## RECORDS SUPPLIED
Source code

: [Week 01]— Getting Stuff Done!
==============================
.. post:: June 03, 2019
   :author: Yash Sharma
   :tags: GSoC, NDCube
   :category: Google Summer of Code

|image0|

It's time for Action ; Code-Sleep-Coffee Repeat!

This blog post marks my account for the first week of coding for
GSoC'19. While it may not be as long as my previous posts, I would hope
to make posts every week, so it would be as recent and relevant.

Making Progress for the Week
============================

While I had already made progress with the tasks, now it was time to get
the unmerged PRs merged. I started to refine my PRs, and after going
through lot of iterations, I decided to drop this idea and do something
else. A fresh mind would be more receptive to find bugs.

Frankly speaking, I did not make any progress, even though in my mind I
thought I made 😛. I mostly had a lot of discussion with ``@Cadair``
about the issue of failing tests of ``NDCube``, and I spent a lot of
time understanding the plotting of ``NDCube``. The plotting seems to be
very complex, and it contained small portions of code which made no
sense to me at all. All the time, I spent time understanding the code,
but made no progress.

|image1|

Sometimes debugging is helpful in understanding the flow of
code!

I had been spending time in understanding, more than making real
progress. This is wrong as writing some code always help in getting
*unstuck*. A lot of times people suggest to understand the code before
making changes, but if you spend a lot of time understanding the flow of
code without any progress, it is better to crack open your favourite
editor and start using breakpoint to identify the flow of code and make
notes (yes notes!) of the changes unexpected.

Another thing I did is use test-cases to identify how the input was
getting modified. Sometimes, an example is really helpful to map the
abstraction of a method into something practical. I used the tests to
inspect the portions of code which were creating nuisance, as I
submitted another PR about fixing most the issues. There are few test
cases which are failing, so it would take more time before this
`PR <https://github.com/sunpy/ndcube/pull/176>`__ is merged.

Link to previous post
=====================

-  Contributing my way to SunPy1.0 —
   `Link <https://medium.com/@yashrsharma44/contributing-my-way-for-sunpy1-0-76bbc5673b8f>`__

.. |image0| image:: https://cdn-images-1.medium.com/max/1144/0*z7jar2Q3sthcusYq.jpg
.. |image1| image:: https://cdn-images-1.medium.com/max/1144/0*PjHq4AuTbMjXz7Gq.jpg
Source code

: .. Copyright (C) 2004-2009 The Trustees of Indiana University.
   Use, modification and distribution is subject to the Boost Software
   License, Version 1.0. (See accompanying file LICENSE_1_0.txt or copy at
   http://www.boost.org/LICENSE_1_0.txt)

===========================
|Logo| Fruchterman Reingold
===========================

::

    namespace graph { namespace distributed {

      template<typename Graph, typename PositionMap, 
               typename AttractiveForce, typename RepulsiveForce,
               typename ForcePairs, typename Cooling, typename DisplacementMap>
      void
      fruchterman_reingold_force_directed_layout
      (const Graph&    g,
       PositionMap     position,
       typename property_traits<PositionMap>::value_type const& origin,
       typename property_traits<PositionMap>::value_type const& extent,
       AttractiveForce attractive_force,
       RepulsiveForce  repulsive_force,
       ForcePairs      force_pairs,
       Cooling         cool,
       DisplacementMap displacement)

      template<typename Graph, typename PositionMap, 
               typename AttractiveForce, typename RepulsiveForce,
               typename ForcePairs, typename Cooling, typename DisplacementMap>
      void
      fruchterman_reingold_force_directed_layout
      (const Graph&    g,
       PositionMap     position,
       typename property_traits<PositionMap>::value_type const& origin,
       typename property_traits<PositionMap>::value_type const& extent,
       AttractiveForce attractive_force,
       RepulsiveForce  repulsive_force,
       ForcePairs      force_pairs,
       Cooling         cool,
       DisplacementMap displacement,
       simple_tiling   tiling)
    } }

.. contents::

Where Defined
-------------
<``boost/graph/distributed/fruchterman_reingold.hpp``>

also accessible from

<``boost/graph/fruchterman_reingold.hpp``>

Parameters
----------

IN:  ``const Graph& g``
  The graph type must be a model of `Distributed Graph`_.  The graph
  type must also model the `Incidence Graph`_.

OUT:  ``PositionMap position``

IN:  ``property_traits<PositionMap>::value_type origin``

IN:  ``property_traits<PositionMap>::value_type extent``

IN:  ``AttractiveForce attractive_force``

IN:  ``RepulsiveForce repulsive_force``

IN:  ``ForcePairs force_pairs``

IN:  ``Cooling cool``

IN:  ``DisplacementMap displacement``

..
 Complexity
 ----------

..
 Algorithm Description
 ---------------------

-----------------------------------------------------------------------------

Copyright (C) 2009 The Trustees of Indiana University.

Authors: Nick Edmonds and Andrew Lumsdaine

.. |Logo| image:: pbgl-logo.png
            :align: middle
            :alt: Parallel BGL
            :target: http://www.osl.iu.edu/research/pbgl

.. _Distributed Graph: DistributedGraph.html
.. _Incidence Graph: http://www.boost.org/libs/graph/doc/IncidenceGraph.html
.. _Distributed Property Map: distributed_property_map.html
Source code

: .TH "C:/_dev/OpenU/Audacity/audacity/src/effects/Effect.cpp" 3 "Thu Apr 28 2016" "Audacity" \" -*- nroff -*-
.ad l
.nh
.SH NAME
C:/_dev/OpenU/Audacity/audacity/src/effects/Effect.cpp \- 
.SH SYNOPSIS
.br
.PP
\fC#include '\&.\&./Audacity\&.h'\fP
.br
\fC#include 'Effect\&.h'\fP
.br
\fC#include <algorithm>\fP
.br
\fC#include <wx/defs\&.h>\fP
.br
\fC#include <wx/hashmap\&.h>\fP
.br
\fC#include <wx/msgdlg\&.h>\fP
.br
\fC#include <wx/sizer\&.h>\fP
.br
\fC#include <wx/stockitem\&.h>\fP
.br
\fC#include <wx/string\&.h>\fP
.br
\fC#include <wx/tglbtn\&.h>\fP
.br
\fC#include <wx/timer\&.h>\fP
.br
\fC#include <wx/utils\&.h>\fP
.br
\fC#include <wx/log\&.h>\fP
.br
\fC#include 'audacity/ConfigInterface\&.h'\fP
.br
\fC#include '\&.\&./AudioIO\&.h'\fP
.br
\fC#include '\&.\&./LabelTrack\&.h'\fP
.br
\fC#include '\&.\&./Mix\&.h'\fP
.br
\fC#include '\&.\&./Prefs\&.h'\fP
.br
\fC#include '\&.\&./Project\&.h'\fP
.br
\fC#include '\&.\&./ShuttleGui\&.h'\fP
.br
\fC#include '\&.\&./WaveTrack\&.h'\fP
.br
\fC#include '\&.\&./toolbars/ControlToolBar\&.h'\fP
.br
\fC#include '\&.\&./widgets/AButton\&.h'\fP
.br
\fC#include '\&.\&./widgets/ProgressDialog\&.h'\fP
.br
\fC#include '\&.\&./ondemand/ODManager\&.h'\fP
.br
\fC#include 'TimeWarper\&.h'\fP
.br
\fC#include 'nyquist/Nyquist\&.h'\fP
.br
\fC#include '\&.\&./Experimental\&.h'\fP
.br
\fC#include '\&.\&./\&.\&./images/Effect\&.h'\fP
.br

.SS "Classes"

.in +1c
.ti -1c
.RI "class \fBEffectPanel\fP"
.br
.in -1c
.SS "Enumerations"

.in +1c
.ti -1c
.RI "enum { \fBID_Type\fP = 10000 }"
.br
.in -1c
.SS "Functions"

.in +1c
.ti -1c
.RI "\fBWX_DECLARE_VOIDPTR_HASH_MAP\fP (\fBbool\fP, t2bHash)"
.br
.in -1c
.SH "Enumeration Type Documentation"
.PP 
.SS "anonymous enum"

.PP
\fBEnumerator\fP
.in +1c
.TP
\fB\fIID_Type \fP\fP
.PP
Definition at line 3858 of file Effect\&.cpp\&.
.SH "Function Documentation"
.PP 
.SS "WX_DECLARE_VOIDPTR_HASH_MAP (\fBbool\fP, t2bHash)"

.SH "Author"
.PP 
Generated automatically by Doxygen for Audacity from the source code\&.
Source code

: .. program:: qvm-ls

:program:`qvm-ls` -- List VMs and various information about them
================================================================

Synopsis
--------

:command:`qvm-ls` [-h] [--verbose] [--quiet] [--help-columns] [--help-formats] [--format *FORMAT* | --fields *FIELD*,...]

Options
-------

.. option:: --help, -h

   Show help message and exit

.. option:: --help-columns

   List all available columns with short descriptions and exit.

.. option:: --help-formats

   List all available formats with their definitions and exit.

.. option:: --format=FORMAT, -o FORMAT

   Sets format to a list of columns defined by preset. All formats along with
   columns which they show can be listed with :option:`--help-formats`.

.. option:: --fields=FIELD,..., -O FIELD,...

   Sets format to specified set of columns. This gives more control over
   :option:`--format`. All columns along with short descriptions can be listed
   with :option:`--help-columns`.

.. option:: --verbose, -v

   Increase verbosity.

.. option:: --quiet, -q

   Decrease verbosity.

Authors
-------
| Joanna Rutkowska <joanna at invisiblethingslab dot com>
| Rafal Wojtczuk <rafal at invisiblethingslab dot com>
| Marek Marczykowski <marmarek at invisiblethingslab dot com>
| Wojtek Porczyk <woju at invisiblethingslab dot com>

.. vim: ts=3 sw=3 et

## WHAT YOU NEED TO DO
Each line from the first line of the listing through the line containing "This blog post" must be set down exactly; no other line belongs in the answer.

## EXERCISE SOLUTION
Source code

: [Week 01]— Getting Stuff Done!
==============================
.. post:: June 03, 2019
   :author: Yash Sharma
   :tags: GSoC, NDCube
   :category: Google Summer of Code

|image0|

It's time for Action ; Code-Sleep-Coffee Repeat!

This blog post marks my account for the first week of coding for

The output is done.